### Extracted data
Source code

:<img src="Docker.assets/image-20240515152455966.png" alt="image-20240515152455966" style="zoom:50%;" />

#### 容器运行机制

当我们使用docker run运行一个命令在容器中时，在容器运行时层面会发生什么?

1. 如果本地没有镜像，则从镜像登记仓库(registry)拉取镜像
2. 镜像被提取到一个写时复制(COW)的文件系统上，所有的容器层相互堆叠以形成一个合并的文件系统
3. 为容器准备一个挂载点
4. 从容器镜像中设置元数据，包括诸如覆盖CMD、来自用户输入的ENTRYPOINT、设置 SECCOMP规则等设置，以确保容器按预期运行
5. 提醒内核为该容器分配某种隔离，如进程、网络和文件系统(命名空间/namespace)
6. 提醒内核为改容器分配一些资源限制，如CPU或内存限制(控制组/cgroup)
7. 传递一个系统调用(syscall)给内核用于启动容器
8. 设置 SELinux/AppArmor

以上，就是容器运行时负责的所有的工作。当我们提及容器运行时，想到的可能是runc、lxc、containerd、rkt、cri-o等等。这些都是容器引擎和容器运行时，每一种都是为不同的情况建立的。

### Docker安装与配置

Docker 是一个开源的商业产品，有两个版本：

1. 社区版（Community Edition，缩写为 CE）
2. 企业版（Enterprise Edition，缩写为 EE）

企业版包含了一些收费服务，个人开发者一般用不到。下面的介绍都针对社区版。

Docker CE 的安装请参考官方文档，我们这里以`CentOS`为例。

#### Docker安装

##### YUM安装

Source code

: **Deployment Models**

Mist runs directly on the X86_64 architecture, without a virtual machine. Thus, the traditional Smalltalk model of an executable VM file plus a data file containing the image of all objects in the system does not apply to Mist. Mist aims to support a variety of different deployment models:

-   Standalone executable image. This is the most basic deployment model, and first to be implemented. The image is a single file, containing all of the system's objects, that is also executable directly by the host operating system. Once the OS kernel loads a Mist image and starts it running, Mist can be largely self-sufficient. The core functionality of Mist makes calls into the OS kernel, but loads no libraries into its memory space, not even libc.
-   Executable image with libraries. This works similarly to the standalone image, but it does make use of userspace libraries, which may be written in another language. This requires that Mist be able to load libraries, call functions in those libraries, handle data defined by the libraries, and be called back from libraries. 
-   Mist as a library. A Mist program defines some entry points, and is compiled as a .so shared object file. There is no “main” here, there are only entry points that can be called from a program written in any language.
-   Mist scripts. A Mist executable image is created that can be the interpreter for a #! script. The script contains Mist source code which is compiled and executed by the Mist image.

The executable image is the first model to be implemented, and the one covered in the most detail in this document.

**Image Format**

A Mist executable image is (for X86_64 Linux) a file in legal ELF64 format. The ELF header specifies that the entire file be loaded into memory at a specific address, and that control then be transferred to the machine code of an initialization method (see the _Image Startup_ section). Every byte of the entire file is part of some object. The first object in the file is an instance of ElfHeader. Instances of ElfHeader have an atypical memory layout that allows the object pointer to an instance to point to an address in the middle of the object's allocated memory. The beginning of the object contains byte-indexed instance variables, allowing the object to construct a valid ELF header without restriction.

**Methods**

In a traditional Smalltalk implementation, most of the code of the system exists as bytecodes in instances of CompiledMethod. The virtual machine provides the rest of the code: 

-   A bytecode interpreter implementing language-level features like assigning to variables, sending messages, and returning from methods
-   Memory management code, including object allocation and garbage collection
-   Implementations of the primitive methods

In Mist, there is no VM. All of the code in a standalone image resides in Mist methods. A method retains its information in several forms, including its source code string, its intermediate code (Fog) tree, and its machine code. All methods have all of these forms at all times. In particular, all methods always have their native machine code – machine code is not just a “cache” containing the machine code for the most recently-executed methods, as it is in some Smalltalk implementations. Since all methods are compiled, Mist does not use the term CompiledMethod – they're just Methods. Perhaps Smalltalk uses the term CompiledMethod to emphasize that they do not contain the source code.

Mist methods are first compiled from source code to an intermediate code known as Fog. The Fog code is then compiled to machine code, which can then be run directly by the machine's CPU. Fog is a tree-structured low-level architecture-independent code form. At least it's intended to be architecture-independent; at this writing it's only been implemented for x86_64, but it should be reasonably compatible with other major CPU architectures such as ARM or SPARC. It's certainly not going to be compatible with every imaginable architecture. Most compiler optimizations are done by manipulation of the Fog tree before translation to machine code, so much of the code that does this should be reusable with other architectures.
######
- [The task] Reproduce verbatim the lines between the one holding "The executable image" and the one holding "the primitive methods", inclusive.

- [Response area]
The executable image is the first model to be implemented, and the one covered in the most detail in this document.

**Image Format**

A Mist executable image is (for X86_64 Linux) a file in legal ELF64 format. The ELF header specifies that the entire file be loaded into memory at a specific address, and that control then be transferred to the machine code of an initialization method (see the _Image Startup_ section). Every byte of the entire file is part of some object. The first object in the file is an instance of ElfHeader. Instances of ElfHeader have an atypical memory layout that allows the object pointer to an instance to point to an address in the middle of the object's allocated memory. The beginning of the object contains byte-indexed instance variables, allowing the object to construct a valid ELF header without restriction.

**Methods**

In a traditional Smalltalk implementation, most of the code of the system exists as bytecodes in instances of CompiledMethod. The virtual machine provides the rest of the code: 

-   A bytecode interpreter implementing language-level features like assigning to variables, sending messages, and returning from methods
-   Memory management code, including object allocation and garbage collection
-   Implementations of the primitive methods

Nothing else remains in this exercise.